SWB were engaged to reinstate many of WINDWARD’S missing original features. Structurally the bulk of the hull was sound, but she was leaking badly under the mast step. Many layers of poorly installed repairs covered the original framing in this area. Layers of hardwood had been epoxy glued and stapled into the hull. The staples were all stainless steel, but were leeching rust into the surrounding planking. The original spotted gum frames were completely encapsulated and it was not possible to determine their condition.
This damage had all started from the bobstay plate being damaged, worm had then affected the stem all the way down to the mast step. All the old repairs were removed. The stem was repaired structurally, and a new bobstay plate in Aluminium Bronze was cast and installed. This new bobstay plate was extra long to strap the joint in the stem – the source of all the original leaks.
New tea tree floors were installed under the mast step. The mast loaded up a single floor timber.
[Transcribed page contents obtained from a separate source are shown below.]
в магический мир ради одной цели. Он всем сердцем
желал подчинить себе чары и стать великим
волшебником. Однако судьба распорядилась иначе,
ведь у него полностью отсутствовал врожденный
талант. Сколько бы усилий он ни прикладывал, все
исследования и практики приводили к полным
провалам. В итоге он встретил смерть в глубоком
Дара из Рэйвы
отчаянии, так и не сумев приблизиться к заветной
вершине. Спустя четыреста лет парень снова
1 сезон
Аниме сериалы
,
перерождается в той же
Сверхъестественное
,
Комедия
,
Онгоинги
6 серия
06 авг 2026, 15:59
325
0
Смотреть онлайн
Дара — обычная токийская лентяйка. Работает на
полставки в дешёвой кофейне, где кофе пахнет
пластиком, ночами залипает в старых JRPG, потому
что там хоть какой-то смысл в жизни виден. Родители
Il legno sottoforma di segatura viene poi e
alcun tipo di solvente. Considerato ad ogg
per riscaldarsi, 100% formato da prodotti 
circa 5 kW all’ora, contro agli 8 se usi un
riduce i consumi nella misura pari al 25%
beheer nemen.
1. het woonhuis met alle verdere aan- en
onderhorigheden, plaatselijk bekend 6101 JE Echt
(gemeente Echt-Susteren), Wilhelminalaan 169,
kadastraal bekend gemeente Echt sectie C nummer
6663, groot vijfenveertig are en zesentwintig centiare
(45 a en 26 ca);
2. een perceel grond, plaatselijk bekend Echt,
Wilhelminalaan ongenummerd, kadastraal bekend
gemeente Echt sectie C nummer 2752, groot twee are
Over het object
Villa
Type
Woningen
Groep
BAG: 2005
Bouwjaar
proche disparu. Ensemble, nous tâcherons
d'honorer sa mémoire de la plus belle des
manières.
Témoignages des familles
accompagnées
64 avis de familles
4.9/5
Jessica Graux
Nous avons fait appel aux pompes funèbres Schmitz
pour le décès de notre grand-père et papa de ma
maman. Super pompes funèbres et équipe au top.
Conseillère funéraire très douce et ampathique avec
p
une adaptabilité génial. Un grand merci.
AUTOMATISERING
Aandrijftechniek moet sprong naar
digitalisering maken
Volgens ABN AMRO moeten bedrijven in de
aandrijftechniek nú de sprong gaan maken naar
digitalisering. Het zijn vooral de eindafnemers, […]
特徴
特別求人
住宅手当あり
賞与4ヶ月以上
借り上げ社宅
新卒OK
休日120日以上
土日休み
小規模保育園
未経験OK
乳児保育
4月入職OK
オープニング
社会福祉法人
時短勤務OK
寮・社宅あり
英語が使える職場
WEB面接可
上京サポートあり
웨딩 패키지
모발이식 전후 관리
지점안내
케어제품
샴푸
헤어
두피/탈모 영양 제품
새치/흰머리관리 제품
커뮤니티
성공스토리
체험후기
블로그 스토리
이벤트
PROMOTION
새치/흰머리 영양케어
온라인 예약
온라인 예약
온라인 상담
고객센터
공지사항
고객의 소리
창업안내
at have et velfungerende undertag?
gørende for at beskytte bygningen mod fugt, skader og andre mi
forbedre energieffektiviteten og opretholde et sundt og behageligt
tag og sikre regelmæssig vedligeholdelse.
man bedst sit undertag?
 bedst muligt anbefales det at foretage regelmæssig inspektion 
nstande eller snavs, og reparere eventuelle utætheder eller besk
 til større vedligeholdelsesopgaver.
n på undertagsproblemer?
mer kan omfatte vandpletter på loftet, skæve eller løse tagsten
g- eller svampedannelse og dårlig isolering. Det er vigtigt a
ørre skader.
This was removed and the new floors were positioned so that the compression load from the mast was immediately spread over two floors. A more substantial mast step was installed over 4 x floors.
The hull was strengthened locally where rig attachment points landed on the hull. Hanging knees were added at the main beam ends on the mast partners and at the ends of the cabin where the running backstays attach. The frames, which carried the load of the main shrouds had flooded gum stiffeners glued to their inner faces. This enabled internal bronze straps to be through bolted through the external chainplates and carried down to the upper bilge stringer. This immediately spreads rig loads through much more of the hull structure. All the rig attachment plates were recast in Aluminium Bronze and copper bolted to the hull.
Once all the old repairs were removed the original structure was allowed to dry out slowly. It was all sound. Several of the spotted gum frames needed new ends scarphed onto them. Once repaired the entire inside of the hull was scraped and sanded and repainted.
A new beech sole and new Red Cedar, Jarrah and Kauri fitout was designed and installed. John Firth-Smith was involved in all detailing of the interiors and external trim. He sent a constant stream of drawings to our fax machine! WINDWARD has a simple day sailing interior. The interior was designed to show off her beautiful lines.
The original coach house was carefully restored. Many of the missing original teak mouldings and details such as the companionway hatch were copied from HOANA, which has a totally original and intact cabin built by J.HAYES and Sons at the same time as WINDWARD. The Burmese Teak cabin sides had been sheathed in fibreglass, which had preserved them, but they had been previously damaged with a grinder when removing some of the old cleats. These areas were carefully dished out and clear resin filled with a uv stable resin. The cabin was then revarnished. The toerails were faired up to remove humps in the sheer where the rigging tension had pulled the hull. New teak caps were scarphed and installed.
Ian Smith of Woodcraft Boats crafted a beautiful new set of Oregon Spars for WINDWARD and this was nicely complemented by well detailed standing and running rigging made by Joe Henderson of Henderson Rigging.
Externally the hull seams were raked underwater and fully recaulked and reputtied. WINDWARD had been refastened with Monel screws in the 1960’s. These were in perfect condition, but the heads were all set flush with the planking. All the underwater screws were removed, countersunk and set in below flush, so the heads could be epoxy filled. The hull was then sanded and primed and refinished.
The final job of the hull restoration was to replace the copper lining in the centreboard case. The original sheath had lasted 83 years! It was folded up and slid into place. The original copper sheathed timber centreboard was sound and reused.
With her original rig reinstated, WINDWARD is a period Gaff cutter once again. She is a beautiful example of a classic racing yacht that has graced Sydney Harbour for 91 sailing seasons.